Problem statement — Give the lines below again exactly, starting with the line that holds "Run ~guile~ and" and going on through the line that holds "Remember that connections".

Provided entries —
+++
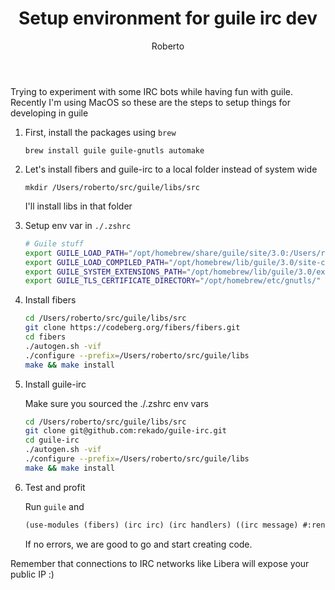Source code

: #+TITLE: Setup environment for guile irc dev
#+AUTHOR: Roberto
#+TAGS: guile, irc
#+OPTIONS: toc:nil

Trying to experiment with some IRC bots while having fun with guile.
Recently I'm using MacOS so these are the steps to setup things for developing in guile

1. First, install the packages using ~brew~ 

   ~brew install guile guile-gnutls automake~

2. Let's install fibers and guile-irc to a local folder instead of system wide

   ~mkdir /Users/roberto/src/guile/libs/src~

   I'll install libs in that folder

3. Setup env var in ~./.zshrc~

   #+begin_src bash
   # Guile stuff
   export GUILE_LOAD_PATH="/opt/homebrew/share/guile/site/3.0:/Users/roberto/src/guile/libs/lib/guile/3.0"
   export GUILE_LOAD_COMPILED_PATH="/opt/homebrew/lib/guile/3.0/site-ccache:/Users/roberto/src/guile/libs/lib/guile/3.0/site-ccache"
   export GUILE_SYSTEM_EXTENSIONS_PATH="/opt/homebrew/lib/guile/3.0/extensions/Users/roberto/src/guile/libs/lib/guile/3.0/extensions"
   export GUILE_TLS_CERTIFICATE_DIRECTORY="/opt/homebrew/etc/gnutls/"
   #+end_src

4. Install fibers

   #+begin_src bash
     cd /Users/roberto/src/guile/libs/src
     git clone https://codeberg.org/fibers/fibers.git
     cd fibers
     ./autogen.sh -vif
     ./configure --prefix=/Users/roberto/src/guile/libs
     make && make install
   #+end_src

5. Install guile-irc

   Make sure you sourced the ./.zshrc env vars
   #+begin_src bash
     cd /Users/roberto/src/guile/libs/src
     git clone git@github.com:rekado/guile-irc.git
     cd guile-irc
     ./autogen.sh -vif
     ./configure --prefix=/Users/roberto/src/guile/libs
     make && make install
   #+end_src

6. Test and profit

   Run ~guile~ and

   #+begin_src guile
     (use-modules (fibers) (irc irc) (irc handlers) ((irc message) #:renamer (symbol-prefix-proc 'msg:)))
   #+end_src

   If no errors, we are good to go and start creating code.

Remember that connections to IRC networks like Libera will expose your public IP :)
+++
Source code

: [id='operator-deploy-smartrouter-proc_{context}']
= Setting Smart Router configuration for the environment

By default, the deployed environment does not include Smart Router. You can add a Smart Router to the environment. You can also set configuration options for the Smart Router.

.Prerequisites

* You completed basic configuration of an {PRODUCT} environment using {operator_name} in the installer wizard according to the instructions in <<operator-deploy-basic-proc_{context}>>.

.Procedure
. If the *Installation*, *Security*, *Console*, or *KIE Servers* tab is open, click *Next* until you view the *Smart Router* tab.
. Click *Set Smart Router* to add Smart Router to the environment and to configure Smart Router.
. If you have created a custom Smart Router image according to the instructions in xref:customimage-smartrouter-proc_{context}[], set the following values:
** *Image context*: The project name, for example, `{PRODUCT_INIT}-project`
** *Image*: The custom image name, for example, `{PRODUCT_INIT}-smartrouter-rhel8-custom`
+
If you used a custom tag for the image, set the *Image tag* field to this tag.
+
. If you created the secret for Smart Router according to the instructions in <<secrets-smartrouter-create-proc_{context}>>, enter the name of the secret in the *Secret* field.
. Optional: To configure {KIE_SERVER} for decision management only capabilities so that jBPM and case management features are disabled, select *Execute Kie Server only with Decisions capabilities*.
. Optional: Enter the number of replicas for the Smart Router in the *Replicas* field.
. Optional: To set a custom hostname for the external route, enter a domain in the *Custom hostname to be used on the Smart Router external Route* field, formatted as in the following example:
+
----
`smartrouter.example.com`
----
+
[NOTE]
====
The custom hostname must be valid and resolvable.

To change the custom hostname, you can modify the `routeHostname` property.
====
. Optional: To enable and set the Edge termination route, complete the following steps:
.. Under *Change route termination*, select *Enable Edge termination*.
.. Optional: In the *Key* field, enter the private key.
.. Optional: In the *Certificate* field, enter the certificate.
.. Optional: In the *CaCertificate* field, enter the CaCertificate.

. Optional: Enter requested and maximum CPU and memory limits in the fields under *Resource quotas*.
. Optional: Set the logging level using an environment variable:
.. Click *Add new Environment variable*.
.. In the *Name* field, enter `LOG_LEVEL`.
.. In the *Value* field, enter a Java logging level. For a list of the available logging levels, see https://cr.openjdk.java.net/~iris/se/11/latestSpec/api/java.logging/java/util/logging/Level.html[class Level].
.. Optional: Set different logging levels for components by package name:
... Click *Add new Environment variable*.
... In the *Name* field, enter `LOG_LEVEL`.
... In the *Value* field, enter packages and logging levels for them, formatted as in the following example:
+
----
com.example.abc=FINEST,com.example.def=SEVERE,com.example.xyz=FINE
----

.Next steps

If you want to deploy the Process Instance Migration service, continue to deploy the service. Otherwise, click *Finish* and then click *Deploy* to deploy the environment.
+++
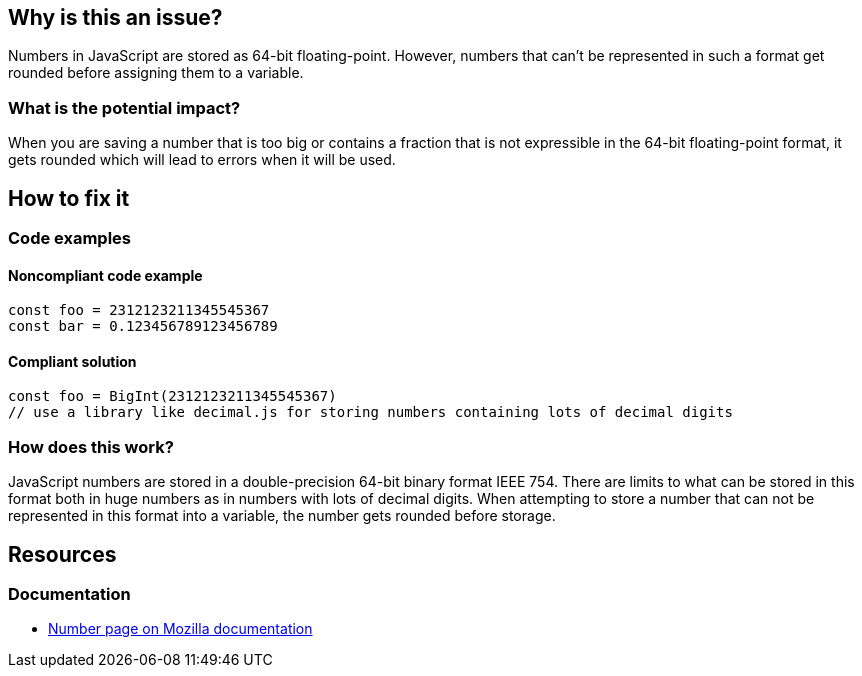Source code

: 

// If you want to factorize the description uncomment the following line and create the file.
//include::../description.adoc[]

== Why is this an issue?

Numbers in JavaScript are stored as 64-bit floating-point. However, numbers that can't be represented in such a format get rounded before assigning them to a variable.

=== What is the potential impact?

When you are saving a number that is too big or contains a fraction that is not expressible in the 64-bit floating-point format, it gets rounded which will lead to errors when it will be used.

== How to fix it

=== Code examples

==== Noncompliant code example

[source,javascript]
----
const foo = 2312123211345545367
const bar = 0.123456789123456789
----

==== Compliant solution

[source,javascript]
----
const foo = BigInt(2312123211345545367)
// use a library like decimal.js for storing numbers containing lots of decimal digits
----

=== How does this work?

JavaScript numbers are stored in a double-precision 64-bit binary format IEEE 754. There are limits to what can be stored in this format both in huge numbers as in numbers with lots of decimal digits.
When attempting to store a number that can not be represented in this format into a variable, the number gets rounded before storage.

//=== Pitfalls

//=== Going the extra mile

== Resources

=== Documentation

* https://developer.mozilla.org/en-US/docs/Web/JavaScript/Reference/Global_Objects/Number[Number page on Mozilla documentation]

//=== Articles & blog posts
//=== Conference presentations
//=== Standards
+++
The answer —
   Run ~guile~ and

   #+begin_src guile
     (use-modules (fibers) (irc irc) (irc handlers) ((irc message) #:renamer (symbol-prefix-proc 'msg:)))
   #+end_src

   If no errors, we are good to go and start creating code.

Remember that connections to IRC networks like Libera will expose your public IP :)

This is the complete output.